Weight of the Yen ANNOTATION
Why has the deficit proved such an intractable problem and our national debt risen to $4 trillion? Why can't our political leaders gain a balanced budget without tinkering with the Constitution? This book looks to Japan and the Reagan-Bush years for the surprising answers, providing a fast-paced and intriguing financial history of the past 15 years and an analysis of the problems facing America and Japan.
FROM THE PUBLISHER
In the eight years from 1980 to 1988, America fell from financial grace, becomingthe world's largest debtor. This happened because the United States spent and Japan saved. In the early 1980s, Reagan's Washington discovered that Japan would cheerfully lend their vast savings to the United States by buying U.S. government bonds. How the Japanese money accumulated, the system that created it, and American fumbling that led to crippling debt service, a loss of much of our manufacturing base, and our economy's diminishing good jobs. The Weight of the Yen explains it all, in an intriguing, jargon-free analysis of the past fifteen years and the problems between America and Japan that are yet to come.
FROM THE CRITICS
Publishers Weekly
An American investment banker who has lived in Japan for the past 15 years, Murphy brings a rare bicultural perspective to his enlightening and disturbing saga of how Japan became the world's largest creditor country while the U.S. became the world's biggest debtor. In his analysis, Ronald Reagan takes the blame for leading the U.S. into an unacknowledged program of borrowing some half a trillion dollars from Japan to finance our federal deficit. Starting in 1981, Japanese investors gobbled up U.S. Treasury securities and propped up American buying power for a decade and a half, allowing successive presidents to avoid the mounting national debt while Americans indulged in an orgy of consumption. Japan found a ready channel for its excess cash, thus helping to perpetuate its ruling hierarchy presiding over a cartelized, government-controlled, mercantilist Japanese economy. Murphy suggests that the mutual dependency harms both countries and observes that our "furtive dependence" on Japan continues through an influx of short-term, unstable Japanese money. He urges U.S. leaders to develop a cohesive, realistic Japan policy in place of hectoring and rhetoric. (Mar.)
Library Journal
Murphy, an investment banker who has lived many years in Japan, enters the long-running battle over the federal deficits by showing how the deficits ballooned over the past quarter-century. While he lays much of the blame on the attempts by Ronald Reagan and George Bush to cut taxes while spending a great deal on defense, he also suggests that our policy toward Japan might be part of the problem. He maintains that by the early 1980s Japan was "becoming the world's largest creditor country [while] the U.S. had [become] the world's largest debtor." The United States desperately needed large amounts of cash, and the Japanese were only too willing to supply it. This made for a volatile relationship between the two countries and fueled our ongoing economic problems. Arguing that Americans largely misunderstand the Japanese, he offers an illuminating discussion of Japanese culture, especially the need for Japanese companies to form keiretsu (business alliances). For public libraries.-Richard S. Drezen, Washington Post News Research Ctr., Washington, D.C.
Kirkus Reviews
An astute analysis of the dangerously self-serving economic games Japan and the US have been playing over the past 15 years, from an expatriate American investment banker.

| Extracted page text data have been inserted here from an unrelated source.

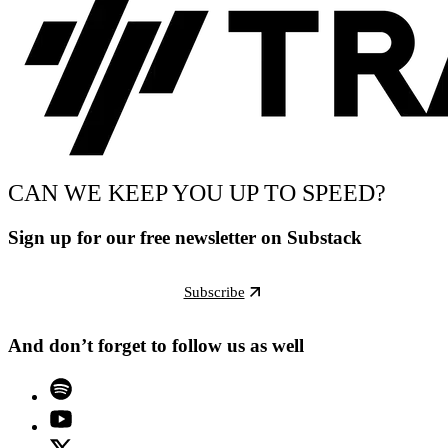
CAN WE KEEP YOU UP TO SPEED?
Sign up for our free newsletter on Substack
Subscribe
And don’t forget to follow us as well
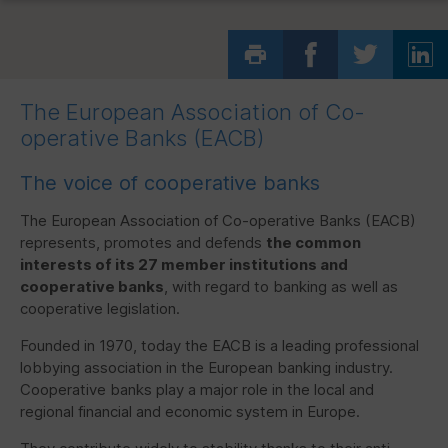
The European Association of Co-
operative Banks (
EACB
)
The voice of cooperative banks
The European Association of Co-operative Banks (
EACB
)
represents, promotes and defends
the common
interests of its 27 member institutions and
cooperative banks
, with regard to banking as well as
cooperative legislation.
Founded in 1970, today the
EACB
is a leading professional
lobbying association in the European banking industry.
Cooperative banks play a major role in the local and
regional financial and economic system in Europe.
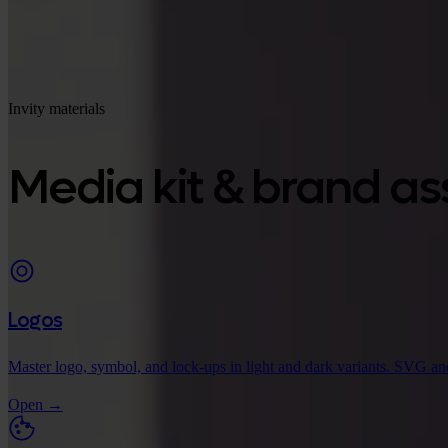
Invity materials
Media kit & brand as
Logos
Master logo, symbol, and lock-ups in light and dark variants. SVG an
Open
→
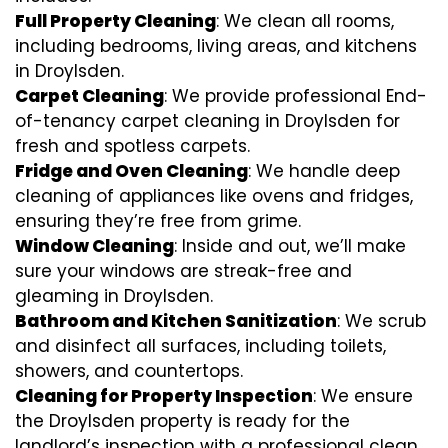
Full Property Cleaning
: We clean all rooms,
including bedrooms, living areas, and kitchens
in Droylsden.
Carpet Cleaning
: We provide professional End-
of-tenancy carpet cleaning in Droylsden for
fresh and spotless carpets.
Fridge and Oven Cleaning
: We handle deep
cleaning of appliances like ovens and fridges,
ensuring they’re free from grime.
Window Cleaning
: Inside and out, we’ll make
sure your windows are streak-free and
gleaming in Droylsden.
Bathroom and Kitchen Sanitization
: We scrub
and disinfect all surfaces, including toilets,
showers, and countertops.
Cleaning for Property Inspection
: We ensure
the Droylsden property is ready for the
landlord’s inspection with a professional clean.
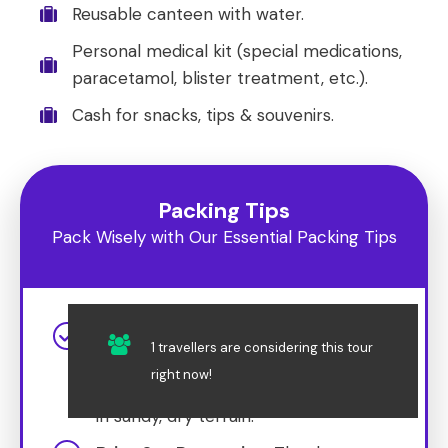
Reusable canteen with water.
Personal medical kit (special medications,
paracetamol, blister treatment, etc.).
Cash for snacks, tips & souvenirs.
Packing Tips
Pack Wisely with Our Essential Packing Tips
Dress for the Desert
: Wear
1 travellers are considering this tour
lightweight, breathable clothing and
right now!
comfortable shoes suitable for walking
in sandy, dry terrain.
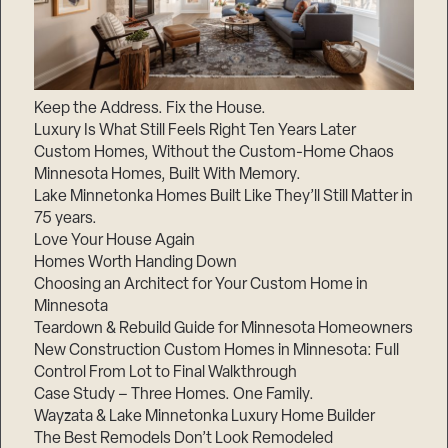
Keep the Address. Fix the House.
Luxury Is What Still Feels Right Ten Years Later
Custom Homes, Without the Custom-Home Chaos
Minnesota Homes, Built With Memory.
Lake Minnetonka Homes Built Like They’ll Still Matter in
75 years.
Love Your House Again
Homes Worth Handing Down
Choosing an Architect for Your Custom Home in
Minnesota
Teardown & Rebuild Guide for Minnesota Homeowners
New Construction Custom Homes in Minnesota: Full
Control From Lot to Final Walkthrough
Case Study – Three Homes. One Family.
Wayzata & Lake Minnetonka Luxury Home Builder
The Best Remodels Don’t Look Remodeled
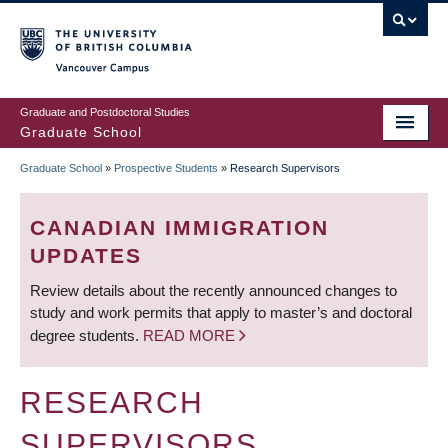
Skip
to
main
Vancouver Campus
content
Graduate and Postdoctoral Studies
Graduate School
Graduate School
»
Prospective Students
»
Research Supervisors
BREADCRUMB
CANADIAN IMMIGRATION
UPDATES
Review details about the recently announced changes to
study and work permits that apply to master’s and doctoral
degree students.
READ MORE
RESEARCH
SUPERVISORS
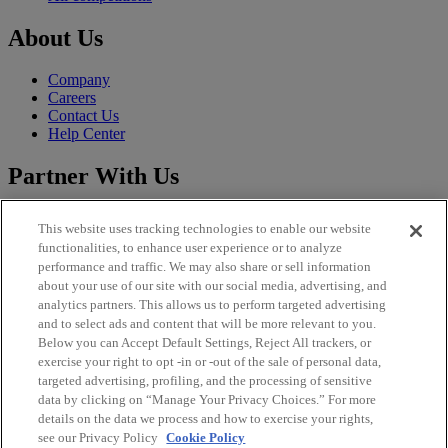
About Us
Company
Careers
Contact Us
Help Center
Partner With Us
Sales
This website uses tracking technologies to enable our website
CLFP
functionalities, to enhance user experience or to analyze
Publisher
performance and traffic. We may also share or sell information
Brand Solutions
about your use of our site with our social media, advertising, and
analytics partners. This allows us to perform targeted advertising
Legal
and to select ads and content that will be more relevant to you.
Below you can Accept Default Settings, Reject All trackers, or
Imprint
exercise your right to opt -in or -out of the sale of personal data,
Privacy Policy
targeted advertising, profiling, and the processing of sensitive
Terms and Conditions
data by clicking on “Manage Your Privacy Choices.” For more
EU DSA Information
details on the data we process and how to exercise your rights,
Licenses
see our Privacy Policy
Cookie Policy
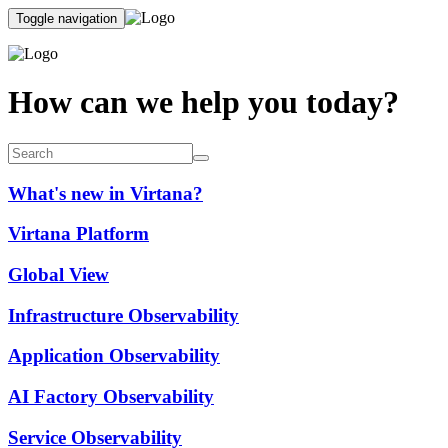
Toggle navigation
How can we help you today?
What's new in Virtana?
Virtana Platform
Global View
Infrastructure Observability
Application Observability
AI Factory Observability
Service Observability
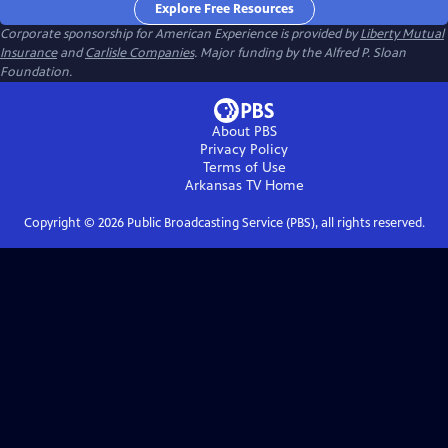
Explore Free Resources
Corporate sponsorship for American Experience is provided by
Liberty Mutual
Insurance
and
Carlisle Companies
. Major funding by the Alfred P. Sloan
Foundation.
About PBS
Privacy Policy
Terms of Use
Arkansas TV
Home
Copyright ©
2026
Public Broadcasting Service (PBS), all rights reserved.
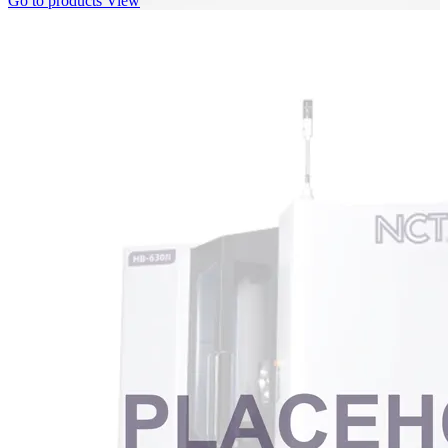
Go to products
View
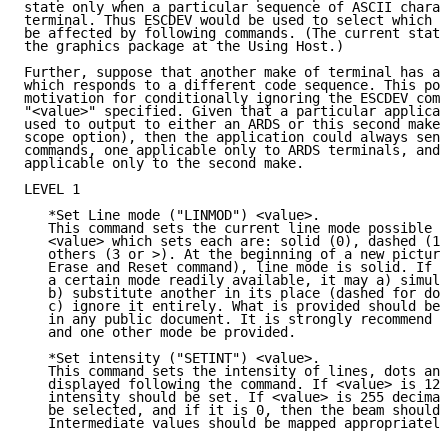
state only when a particular sequence of ASCII charac
terminal. Thus ESCDEV would be used to select which s
be affected by following commands. (The current state
the graphics package at the Using Host.)

Further, suppose that another make of terminal has a 
which responds to a different code sequence. This pos
motivation for conditionally ignoring the ESCDEV comm
"<value>" specified. Given that a particular applicat
used to output to either an ARDS or this second make 
scope option), then the application could always send
commands, one applicable only to ARDS terminals, and 
applicable only to the second make.

LEVEL 1

   *Set Line mode ("LINMOD") <value>.

   This command sets the current line mode possible m
   <value> which sets each are: solid (0), dashed (1)
   others (3 or >). At the beginning of a new picture
   Erase and Reset command), line mode is solid. If a
   a certain mode readily available, it may a) simula
   b) substitute another in its place (dashed for dot
   c) ignore it entirely. What is provided should be 
   in any public document. It is strongly recommend t
   and one other mode be provided.

   *Set intensity ("SETINT") <value>.

   This command sets the intensity of lines, dots and
   displayed following the command. If <value> is 128
   intensity should be set. If <value> is 255 decimal
   be selected, and if it is 0, then the beam should 
   Intermediate values should be mapped appropriately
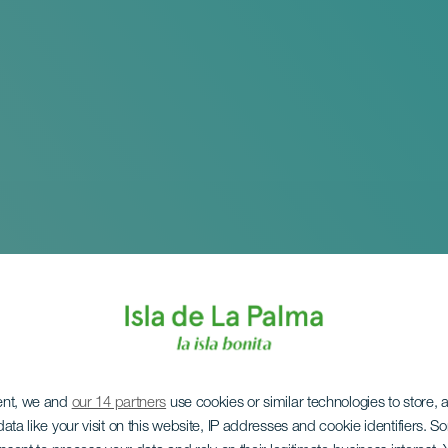
ent, we and
our 14 partners
use cookies or similar technologies to store,
ata like your visit on this website, IP addresses and cookie identifiers. 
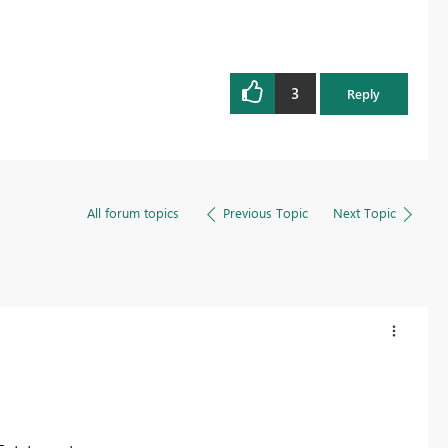
3
Reply
All forum topics
Previous Topic
Next Topic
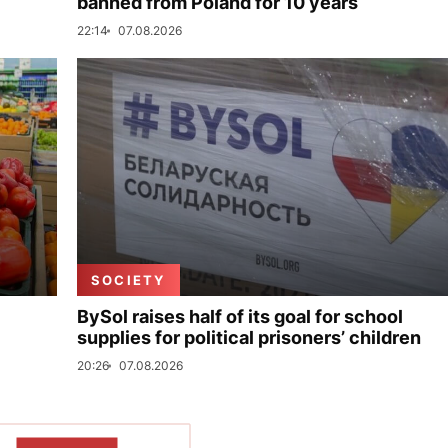
banned from Poland for 10 years
22:14
07.08.2026
SOCIETY
BySol raises half of its goal for school
supplies for political prisoners’ children
20:26
07.08.2026
SHOW MORE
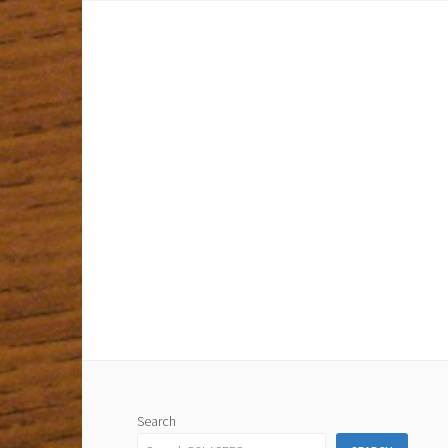
Search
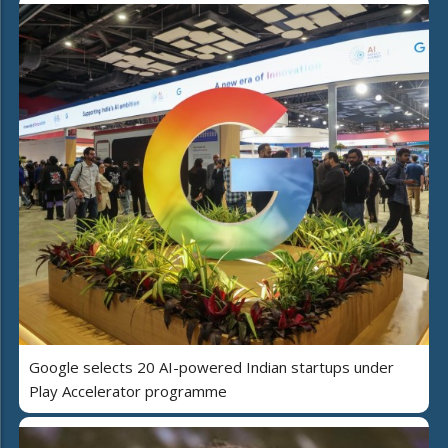
Google selects 20 AI-powered Indian startups under
Play Accelerator programme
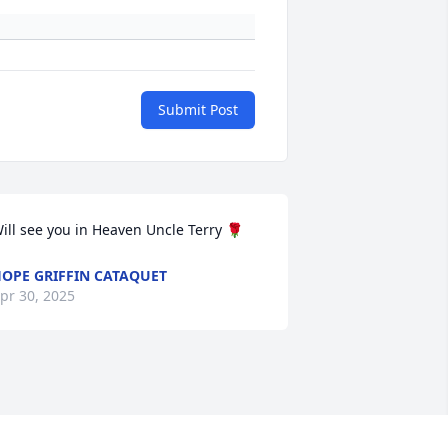
Submit Post
ill see you in Heaven Uncle Terry 🌹
OPE GRIFFIN CATAQUET
pr 30, 2025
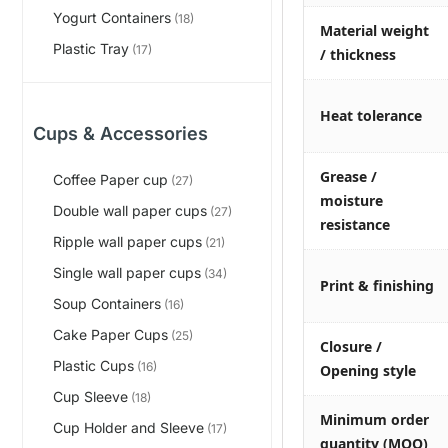
Yogurt Containers
(18)
Material weight
Plastic Tray
(17)
/ thickness
Heat tolerance
Cups & Accessories
Grease /
Coffee Paper cup
(27)
moisture
Double wall paper cups
(27)
resistance
Ripple wall paper cups
(21)
Single wall paper cups
(34)
Print & finishing
Soup Containers
(16)
Cake Paper Cups
(25)
Closure /
Plastic Cups
(16)
Opening style
Cup Sleeve
(18)
Minimum order
Cup Holder and Sleeve
(17)
quantity (MOQ)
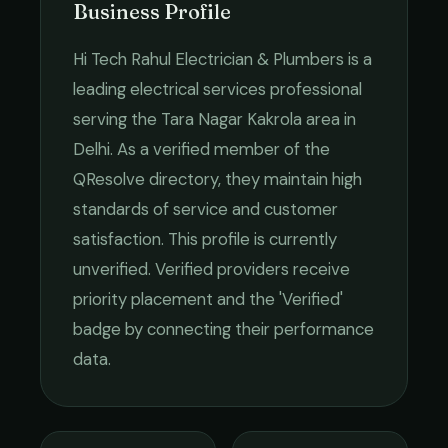
Business Profile
Hi Tech Rahul Electrician & Plumbers
is a
leading
electrical services
professional
serving the
Tara Nagar Kakrola
area in
Delhi
. As a verified member of the
QResolve directory, they maintain high
standards of service and customer
satisfaction.
This profile is currently
unverified. Verified providers receive
priority placement and the 'Verified'
badge by connecting their performance
data.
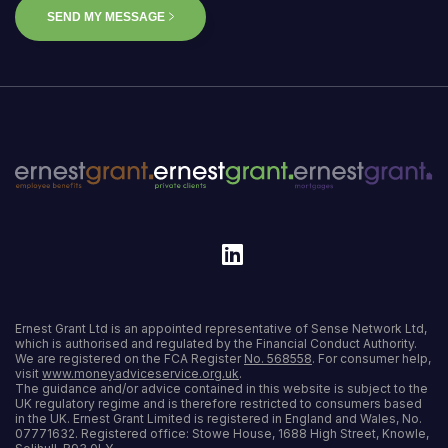
SEND MY MESSAGE
Ernest Grant Ltd is an appointed representative of Sense Network Ltd,
which is authorised and regulated by the Financial Conduct Authority.
We are registered on the FCA Register
No. 568558
. For consumer help,
visit
www.moneyadviceservice.org.uk
.
The guidance and/or advice contained in this website is subject to the
UK regulatory regime and is therefore restricted to consumers based
in the UK. Ernest Grant Limited is registered in England and Wales, No.
07771632. Registered office: Stowe House, 1688 High Street, Knowle,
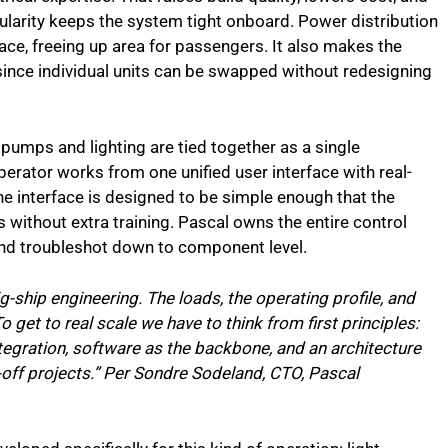
arity keeps the system tight onboard. Power distribution
, freeing up area for passengers. It also makes the
, since individual units can be swapped without redesigning
, pumps and lighting are tied together as a single
erator works from one unified user interface with real-
he interface is designed to be simple enough that the
 without extra training. Pascal owns the entire control
nd troubleshot down to component level.
big-ship engineering. The loads, the operating profile, and
To get to real scale we have to think from first principles:
egration, software as the backbone, and an architecture
e-off projects.” Per Sondre Sodeland, CTO, Pascal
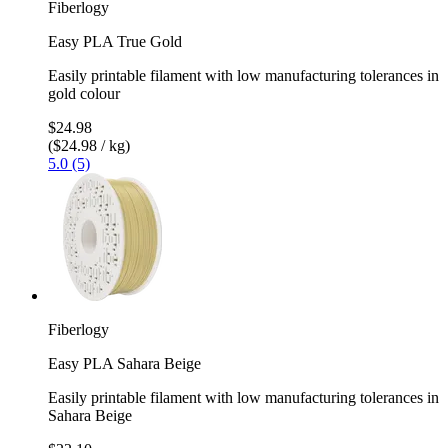
Fiberlogy
Easy PLA True Gold
Easily printable filament with low manufacturing tolerances in
gold colour
$24.98
($24.98 / kg)
5.0 (5)
Fiberlogy
Easy PLA Sahara Beige
Easily printable filament with low manufacturing tolerances in
Sahara Beige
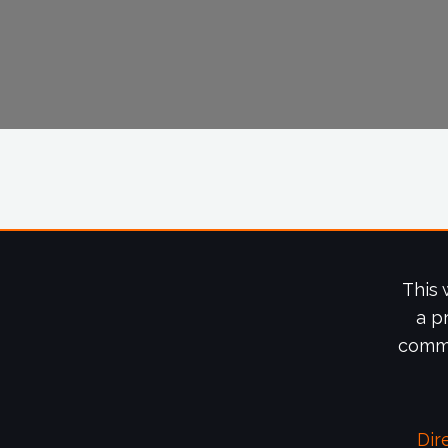
This 
a p
commi
Dir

In mercifully jargon-free fashion, Murphy offers a critical interpretation of the events, strategies, miscalculations, and errors that have brought Tokyo as well as Washington ever closer to a day of financial reckoning. First, however, he delivers a clear- eyed overview of how big business works in Japan, where elite finance bureaucrats (who are accountable to neither the electorate nor its representatives) provide administrative guidance that recipients ignore at their peril. The author goes on to review how the credit and industrial policies of these shadowy shoguns made Japan a power in global trade, albeit at no small cost to its populace. He next examines how Japan's ultrainfluential Ministry of Finance allowed indigenous institutions to recycle the vast sums accruing from exports to buy the debt obligations of the US Treasury during the early years of the Reagan administration, when federal budget deficits topped $100 billion. Assessing the consequences of this bailout, Murphy reprises the 1985 Plaza Accord (which laid the value of the dollar far lower than signatories intended) and Wall Street's 1987 crash. Covered as well are the high costs accruing from the collapse of Japan's speculative boom and the unwillingness or inability of American officials to realize that their country's chief lender does not play by the same commercial rules as other nations. By the same token, the author points out, Japan's economic mandarins have yet to appreciate that the Cold War's end has changed a relationship long based on security considerations.
Murphy closes with some uncommonly sensible suggestions on how the two superpowers could forsake the ideological denial that threatens their alliance in favor of a realpolitik calculated to inspire cooperation and trust.